>>>>
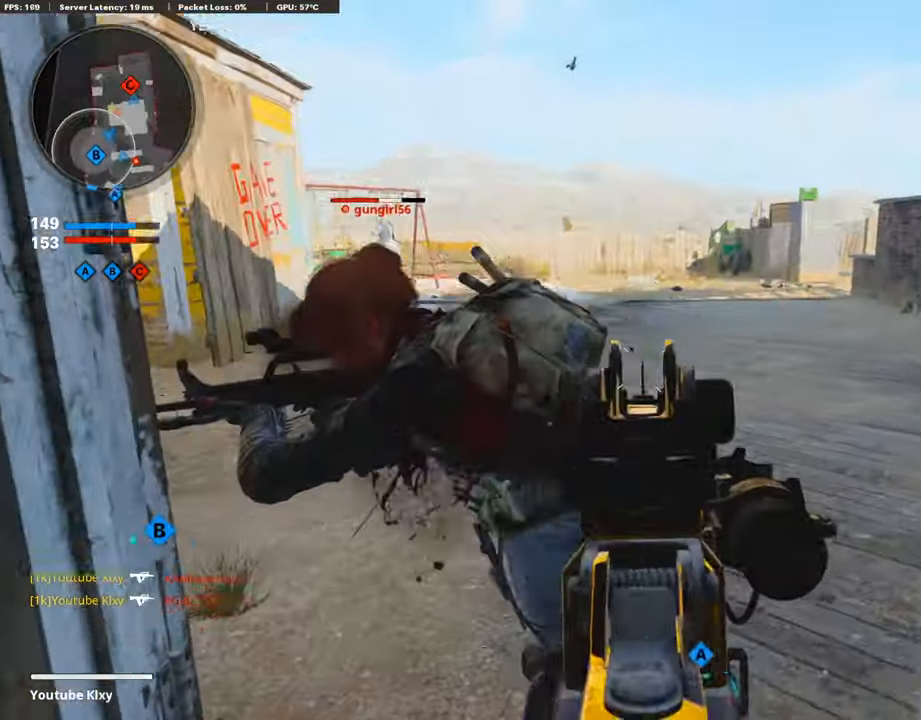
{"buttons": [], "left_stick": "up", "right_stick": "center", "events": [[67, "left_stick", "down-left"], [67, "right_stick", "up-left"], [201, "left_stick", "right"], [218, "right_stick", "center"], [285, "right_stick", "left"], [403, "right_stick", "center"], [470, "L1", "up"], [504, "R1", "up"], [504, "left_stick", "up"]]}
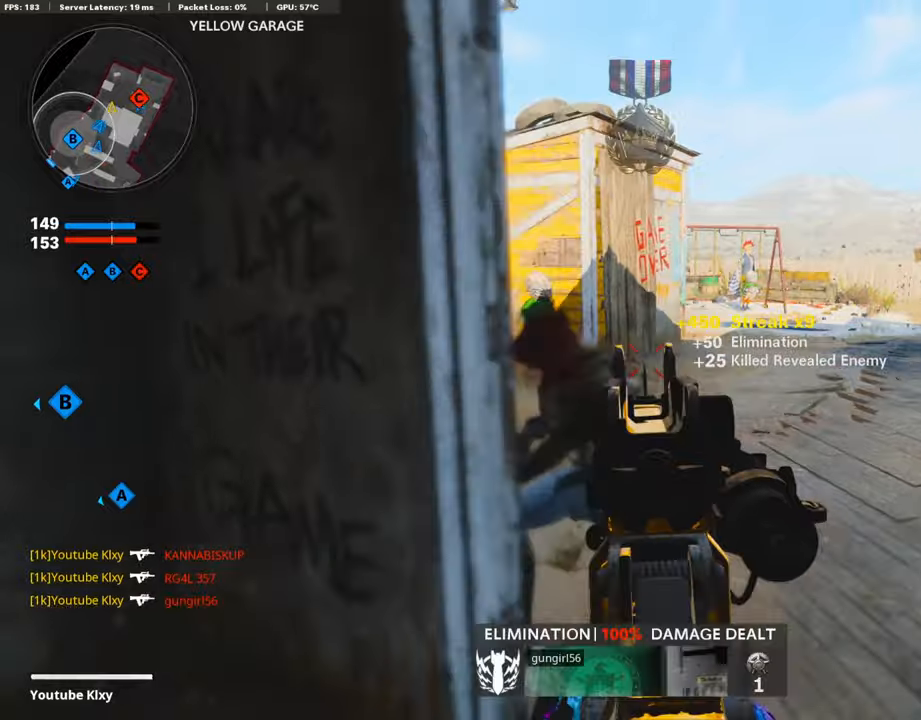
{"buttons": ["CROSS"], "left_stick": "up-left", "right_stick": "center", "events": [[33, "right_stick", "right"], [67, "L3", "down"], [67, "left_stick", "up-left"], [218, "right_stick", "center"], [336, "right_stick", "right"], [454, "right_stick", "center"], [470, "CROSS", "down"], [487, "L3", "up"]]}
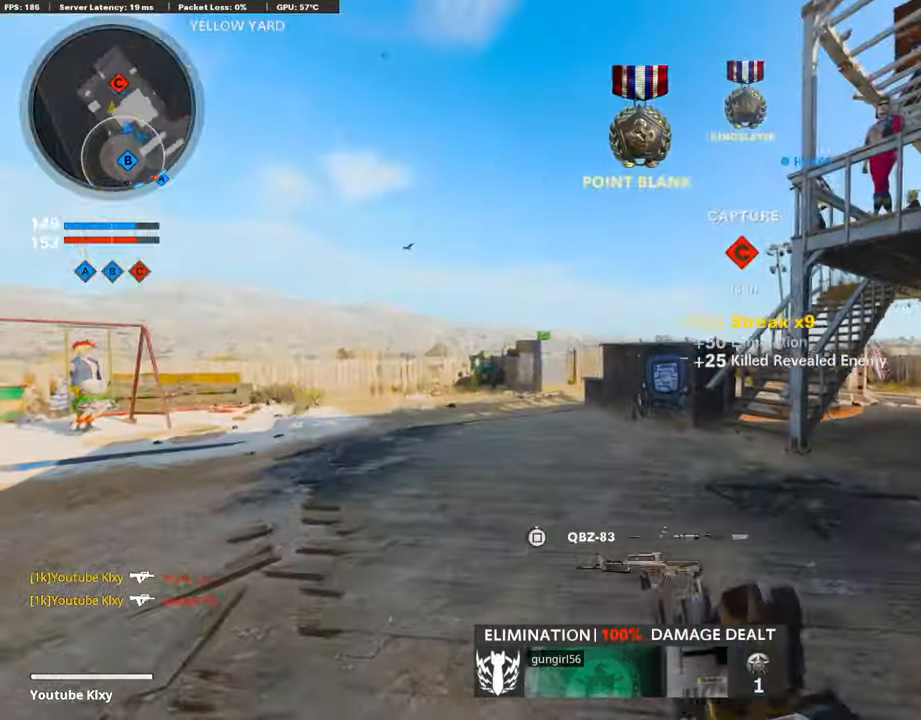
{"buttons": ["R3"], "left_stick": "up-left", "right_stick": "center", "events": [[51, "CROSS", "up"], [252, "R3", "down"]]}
<<<<
* [Your objective]:
When you retype the listing, keep every line exactly as it is and drop the pictures.

* [Answer to this problem]:
{"buttons": [], "left_stick": "up", "right_stick": "center", "events": [[67, "left_stick", "down-left"], [67, "right_stick", "up-left"], [201, "left_stick", "right"], [218, "right_stick", "center"], [285, "right_stick", "left"], [403, "right_stick", "center"], [470, "L1", "up"], [504, "R1", "up"], [504, "left_stick", "up"]]}
{"buttons": ["CROSS"], "left_stick": "up-left", "right_stick": "center", "events": [[33, "right_stick", "right"], [67, "L3", "down"], [67, "left_stick", "up-left"], [218, "right_stick", "center"], [336, "right_stick", "right"], [454, "right_stick", "center"], [470, "CROSS", "down"], [487, "L3", "up"]]}
{"buttons": ["R3"], "left_stick": "up-left", "right_stick": "center", "events": [[51, "CROSS", "up"], [252, "R3", "down"]]}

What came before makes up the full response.